Intel kicked off the new month by releasing the latest version of LLM Scaler vLLM (llm-scaler-vllm) as their Docker-based solution for running vLLM on Intel Battlemage GPUs for AI inferencing.
Intel llm-scaler-vllm v0.14.0-b8 is out today as the newest version of this solution for vLLM on Intel graphics hardware. This new version is rebased against vLLM 0.14 upstream while also upgrading PyTorch to 2.10 and pulling in the latest oneAPI components. Thanks to Intel oneDNN optimizations the INT4 performance is seeing up to a 25% throughput improvement compared to the prior release.

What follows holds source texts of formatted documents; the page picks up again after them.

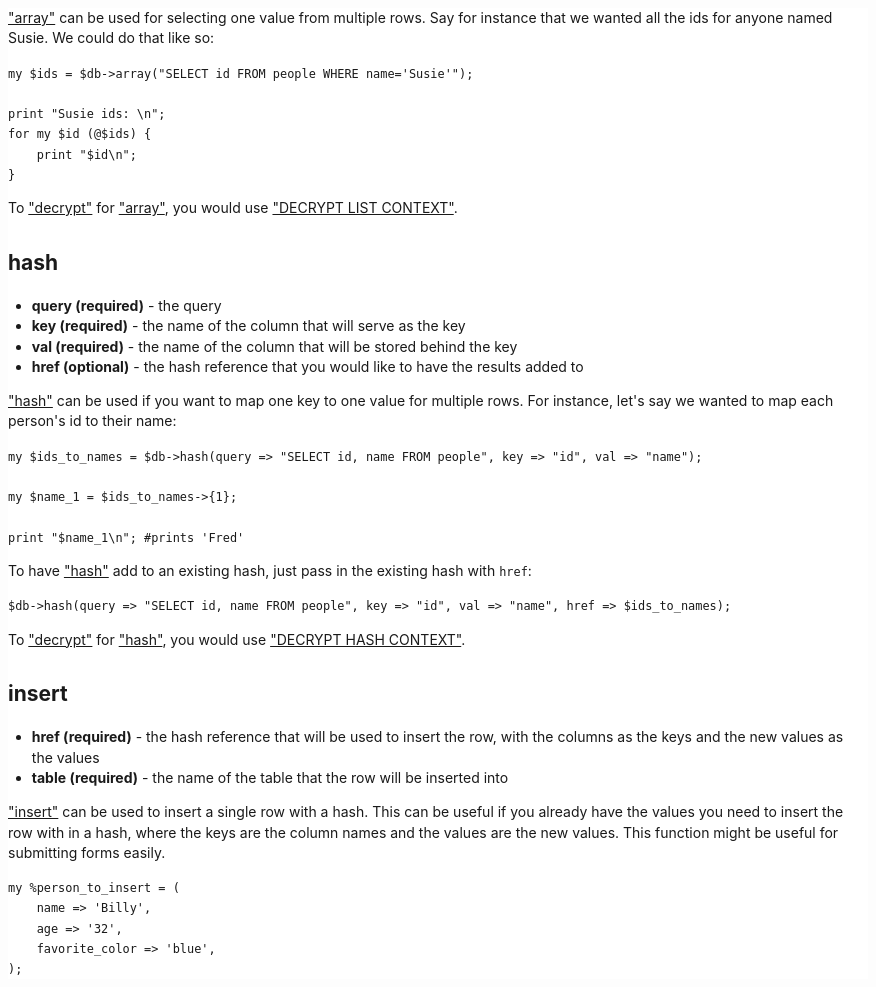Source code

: ["array"](#array) can be used for selecting one value from multiple rows. Say for instance that we wanted all the ids for anyone named Susie.
We could do that like so:

    my $ids = $db->array("SELECT id FROM people WHERE name='Susie'");

    print "Susie ids: \n";
    for my $id (@$ids) {
        print "$id\n";
    }

To ["decrypt"](#decrypt) for ["array"](#array), you would use ["DECRYPT LIST CONTEXT"](#decrypt-list-context).

## hash

- **query (required)** - the query
- **key (required)** - the name of the column that will serve as the key
- **val (required)** - the name of the column that will be stored behind the key
- **href (optional)** - the hash reference that you would like to have the results added to

["hash"](#hash) can be used if you want to map one key to one value for multiple rows. For instance, let's say
we wanted to map each person's id to their name:

    my $ids_to_names = $db->hash(query => "SELECT id, name FROM people", key => "id", val => "name");

    my $name_1 = $ids_to_names->{1};

    print "$name_1\n"; #prints 'Fred'

To have ["hash"](#hash) add to an existing hash, just pass in the existing hash with `href`:

    $db->hash(query => "SELECT id, name FROM people", key => "id", val => "name", href => $ids_to_names);

To ["decrypt"](#decrypt) for ["hash"](#hash), you would use ["DECRYPT HASH CONTEXT"](#decrypt-hash-context).

## insert

- **href (required)** - the hash reference that will be used to insert the row, with the columns as the keys and the new values as the values
- **table (required)** - the name of the table that the row will be inserted into

["insert"](#insert) can be used to insert a single row with a hash. This can be useful if you already have the values you need
to insert the row with in a hash, where the keys are the column names and the values are the new values. This function
might be useful for submitting forms easily.

    my %person_to_insert = (
        name => 'Billy',
        age => '32',
        favorite_color => 'blue',
    );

There is also new LLM coverage with this llm-scaler-vllm update, with now officially supporting Qwen3-VL-Reranker-2B/8B, Qwen3-VL-Embedding-2B/8B, GLM-4.7-Flash, Ministral models, DeepSeek-OCR-2, and Qwen3-Coder-Next.
There is also validated support now for the BMG-G31 “Big Battlemage” GPU. The Intel BMG-G31 has remained elusive with no official announcement yet, rumors of its cancellation, etc, but the open-source software enablement around it continues. With this llm-scaler-vllm update seeming to confirm it’s still coming as there is now validated support. The announcement even mentions some word on its performance uplift:
“G31 validation has been added in this release and all models are functional. The key models’ performance is measured on a non-golden setup B70 system (limited perf for allreduce with small message size), compare with G21: 1.49x geomean under SLA constraints and 1.13x geomean at fixed batch size. The throughput should be better on system with golden BKC setup.”
Seemingly confirming as well that the talked about Arc Pro B70 is indeed BMG-G31. But whether BMG-G31 will appear in any consumer Intel Arc Graphics card remains to be seen. But 1.49x geo mean performance with SLA constraints is quite exciting.
See the GitHub release announcement for more details on the Intel llm-scaler-vllm update.